▶ SUA TAREFA: De acordo com o texto sobre Maria Goeppert Mayer, com que idade ela finalmente se tornou professora titular?

Maria Goeppert Mayer, a Nobel de Física que explicou números mágicos trabalhando sem remuneração
Ana Pais
“Voluntária”, “bolsista”, “pesquisadora associada”: estes foram alguns dos títulos que Maria Goeppert Mayer acumulou ao longo de 30 anos liderando pesquisas científicas que a levaram a ganhar o Prêmio Nobel de Física em 1963.
Em outras palavras, a física alemã trabalhou a maior parte de sua carreira em diferentes universidades americanas sem receber salário.
Ela pesquisava “apenas pelo prazer de fazer física”, diz sua biografia publicada pelo Prêmio Nobel.
Embora houvesse regras antinepotismo nos Estados Unidos naquela época, a verdade é que “nenhuma universidade teria pensado em contratar a esposa de um professor”, explica a academia sueca.
Era o marido dela, o químico americano Joseph Mayer, que conseguia os cargos de professor e pesquisador em tempo integral, enquanto ela recebia as sobras. Literalmente.
“Ela viu um escritório vazio e perguntou se poderia usá-lo; negaram e, em vez disso, deram a ela uma sala no sótão”, diz a renomada Universidade Johns Hopkins, nos EUA, uma das instituições de ensino onde o casal trabalhou.
A história dela, contada no âmbito do projeto The Women of Hopkins, “é um exemplo de determinação perante os obstáculos”, reconhece a universidade.
Quando Goeppert Mayer finalmente se tornou professora titular, ela estava com 54 anos.
Sétima geração
Goeppert Mayer nasceu em 28 de junho de 1906 em Katowice, cidade que fazia parte da Alemanha na época, mas hoje pertence à Polônia.
O pai dela era a sexta geração de uma família de acadêmicos, e sempre presumiu que a única filha iria para a faculdade e seguiria o legado familiar.
“Meu pai costumava me dizer: ‘Quando você crescer, não se torne uma mulher’, no sentido de uma dona de casa”, disse Goeppert Mayer, citada pelo Nobel.
Embora inicialmente sua intenção fosse se formar em matemática, ela decidiu estudar física após participar de um seminário de mecânica quântica ministrado por Max Born, um dos pais do então incipiente ramo da ciência.
Born acabaria se tornando o mentor de Goeppert Mayer ao longo de seus anos de estudo na Universidade de Göttingen, na Alemanha.
Mas depois de completar o doutorado, a jovem se casou e mudou para os Estados Unidos, em parte em busca de melhores oportunidades acadêmicas e também para ficar longe do movimento político que culminaria na ascensão de Adolf Hitler ao poder.

▶ CONJUNTO DE DADOS:
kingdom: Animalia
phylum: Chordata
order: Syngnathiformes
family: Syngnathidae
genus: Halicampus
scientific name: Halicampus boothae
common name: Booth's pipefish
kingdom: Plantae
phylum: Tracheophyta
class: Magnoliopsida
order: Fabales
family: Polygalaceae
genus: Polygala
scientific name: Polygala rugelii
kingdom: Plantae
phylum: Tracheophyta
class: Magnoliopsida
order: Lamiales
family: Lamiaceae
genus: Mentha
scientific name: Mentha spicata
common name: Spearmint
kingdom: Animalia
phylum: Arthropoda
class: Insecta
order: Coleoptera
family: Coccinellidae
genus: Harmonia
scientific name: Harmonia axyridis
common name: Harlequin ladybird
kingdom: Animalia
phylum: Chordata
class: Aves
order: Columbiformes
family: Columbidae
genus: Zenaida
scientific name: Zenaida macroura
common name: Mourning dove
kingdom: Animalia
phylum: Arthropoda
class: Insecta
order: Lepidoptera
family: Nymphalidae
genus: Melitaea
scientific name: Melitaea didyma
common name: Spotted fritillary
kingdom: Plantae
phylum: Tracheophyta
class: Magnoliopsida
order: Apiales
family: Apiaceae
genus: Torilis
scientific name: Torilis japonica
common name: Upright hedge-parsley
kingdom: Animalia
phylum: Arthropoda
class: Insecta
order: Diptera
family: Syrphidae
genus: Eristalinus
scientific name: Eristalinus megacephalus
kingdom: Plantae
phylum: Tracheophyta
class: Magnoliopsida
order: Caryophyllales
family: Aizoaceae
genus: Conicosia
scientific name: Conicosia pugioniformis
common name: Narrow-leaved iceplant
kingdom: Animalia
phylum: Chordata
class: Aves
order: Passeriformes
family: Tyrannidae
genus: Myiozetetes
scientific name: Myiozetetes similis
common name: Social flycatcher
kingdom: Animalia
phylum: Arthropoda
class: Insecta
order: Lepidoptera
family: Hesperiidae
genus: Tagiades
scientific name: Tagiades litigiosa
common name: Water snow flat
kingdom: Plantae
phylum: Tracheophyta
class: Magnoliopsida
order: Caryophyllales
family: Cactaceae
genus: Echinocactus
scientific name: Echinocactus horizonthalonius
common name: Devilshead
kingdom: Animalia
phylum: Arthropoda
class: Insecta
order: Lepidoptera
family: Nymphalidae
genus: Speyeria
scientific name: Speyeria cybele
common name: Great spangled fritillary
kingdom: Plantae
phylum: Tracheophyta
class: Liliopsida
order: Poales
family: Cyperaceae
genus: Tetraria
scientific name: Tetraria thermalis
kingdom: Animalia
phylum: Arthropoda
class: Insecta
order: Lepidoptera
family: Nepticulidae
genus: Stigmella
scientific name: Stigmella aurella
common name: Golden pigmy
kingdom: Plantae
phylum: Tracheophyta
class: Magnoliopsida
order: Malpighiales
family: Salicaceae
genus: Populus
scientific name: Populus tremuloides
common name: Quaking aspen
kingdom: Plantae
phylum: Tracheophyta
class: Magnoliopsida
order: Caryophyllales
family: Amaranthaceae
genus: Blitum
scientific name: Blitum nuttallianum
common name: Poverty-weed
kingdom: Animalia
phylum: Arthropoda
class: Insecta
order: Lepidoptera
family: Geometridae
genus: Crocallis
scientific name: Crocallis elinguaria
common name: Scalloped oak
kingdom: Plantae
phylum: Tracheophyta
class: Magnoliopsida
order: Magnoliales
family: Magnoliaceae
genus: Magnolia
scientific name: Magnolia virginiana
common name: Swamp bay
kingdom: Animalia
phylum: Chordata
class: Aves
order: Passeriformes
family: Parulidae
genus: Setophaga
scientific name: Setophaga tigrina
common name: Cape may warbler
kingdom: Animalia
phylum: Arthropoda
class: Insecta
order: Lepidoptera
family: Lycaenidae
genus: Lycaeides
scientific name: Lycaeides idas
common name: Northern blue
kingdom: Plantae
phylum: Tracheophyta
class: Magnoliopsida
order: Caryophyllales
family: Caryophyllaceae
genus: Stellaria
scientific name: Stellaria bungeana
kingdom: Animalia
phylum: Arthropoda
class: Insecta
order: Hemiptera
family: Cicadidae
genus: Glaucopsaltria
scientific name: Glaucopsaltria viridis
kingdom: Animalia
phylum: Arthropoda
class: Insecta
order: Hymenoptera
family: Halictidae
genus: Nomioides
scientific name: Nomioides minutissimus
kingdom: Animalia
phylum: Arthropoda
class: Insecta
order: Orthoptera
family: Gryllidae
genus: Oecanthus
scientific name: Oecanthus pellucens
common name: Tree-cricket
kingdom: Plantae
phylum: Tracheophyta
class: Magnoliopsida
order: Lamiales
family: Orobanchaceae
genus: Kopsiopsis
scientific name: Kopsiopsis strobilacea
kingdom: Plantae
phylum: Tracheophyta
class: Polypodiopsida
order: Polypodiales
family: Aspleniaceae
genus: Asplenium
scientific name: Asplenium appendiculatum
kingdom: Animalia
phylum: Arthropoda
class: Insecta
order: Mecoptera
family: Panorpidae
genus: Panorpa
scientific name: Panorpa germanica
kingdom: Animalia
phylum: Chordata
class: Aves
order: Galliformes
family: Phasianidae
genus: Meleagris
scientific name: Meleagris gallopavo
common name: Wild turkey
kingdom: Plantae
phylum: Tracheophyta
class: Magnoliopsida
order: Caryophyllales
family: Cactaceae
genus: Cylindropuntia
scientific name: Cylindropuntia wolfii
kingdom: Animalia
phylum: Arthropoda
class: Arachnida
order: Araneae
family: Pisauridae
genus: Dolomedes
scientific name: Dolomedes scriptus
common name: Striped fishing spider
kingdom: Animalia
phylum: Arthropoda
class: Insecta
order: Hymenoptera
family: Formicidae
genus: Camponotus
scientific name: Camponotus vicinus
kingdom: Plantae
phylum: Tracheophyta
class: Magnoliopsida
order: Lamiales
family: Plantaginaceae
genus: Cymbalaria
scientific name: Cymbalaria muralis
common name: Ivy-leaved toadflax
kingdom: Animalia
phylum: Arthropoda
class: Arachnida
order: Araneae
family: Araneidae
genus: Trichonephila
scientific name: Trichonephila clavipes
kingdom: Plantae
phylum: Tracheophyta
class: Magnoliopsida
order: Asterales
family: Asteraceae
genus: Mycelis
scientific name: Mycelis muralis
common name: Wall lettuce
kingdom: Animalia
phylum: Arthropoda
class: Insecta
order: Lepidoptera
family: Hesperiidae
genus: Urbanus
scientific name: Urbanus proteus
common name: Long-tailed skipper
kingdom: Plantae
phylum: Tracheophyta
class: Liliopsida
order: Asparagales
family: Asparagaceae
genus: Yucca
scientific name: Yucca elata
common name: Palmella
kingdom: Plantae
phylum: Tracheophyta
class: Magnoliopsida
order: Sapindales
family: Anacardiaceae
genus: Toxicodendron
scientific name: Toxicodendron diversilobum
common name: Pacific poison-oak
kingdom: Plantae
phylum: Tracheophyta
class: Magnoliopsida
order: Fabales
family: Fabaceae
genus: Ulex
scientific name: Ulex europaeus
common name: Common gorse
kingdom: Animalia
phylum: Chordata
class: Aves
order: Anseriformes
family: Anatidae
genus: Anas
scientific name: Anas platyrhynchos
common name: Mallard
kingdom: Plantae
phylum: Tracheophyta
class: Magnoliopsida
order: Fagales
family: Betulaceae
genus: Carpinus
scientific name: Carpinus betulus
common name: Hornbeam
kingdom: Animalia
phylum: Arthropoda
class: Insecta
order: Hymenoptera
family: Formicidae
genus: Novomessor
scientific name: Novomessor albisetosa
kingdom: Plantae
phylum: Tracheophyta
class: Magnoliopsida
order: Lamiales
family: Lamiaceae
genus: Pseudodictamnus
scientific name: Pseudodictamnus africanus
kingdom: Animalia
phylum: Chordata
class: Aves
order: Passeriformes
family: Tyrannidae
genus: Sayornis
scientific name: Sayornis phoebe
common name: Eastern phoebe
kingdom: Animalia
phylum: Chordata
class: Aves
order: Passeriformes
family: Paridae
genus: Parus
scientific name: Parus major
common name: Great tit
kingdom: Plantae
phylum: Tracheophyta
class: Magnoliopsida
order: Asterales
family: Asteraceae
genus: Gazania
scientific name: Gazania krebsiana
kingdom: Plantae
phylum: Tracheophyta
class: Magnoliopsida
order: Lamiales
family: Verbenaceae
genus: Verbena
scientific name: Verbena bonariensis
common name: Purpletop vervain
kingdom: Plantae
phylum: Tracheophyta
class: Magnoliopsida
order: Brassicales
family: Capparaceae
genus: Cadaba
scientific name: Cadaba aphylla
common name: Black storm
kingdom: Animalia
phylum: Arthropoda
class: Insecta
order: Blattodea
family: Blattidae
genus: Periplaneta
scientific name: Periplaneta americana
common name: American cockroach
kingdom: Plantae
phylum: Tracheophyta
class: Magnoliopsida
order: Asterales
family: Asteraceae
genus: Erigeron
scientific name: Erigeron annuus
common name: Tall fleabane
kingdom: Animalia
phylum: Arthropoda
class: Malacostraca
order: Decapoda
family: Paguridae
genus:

▶ TAREFA CONCLUÍDA: Aos 54 anos.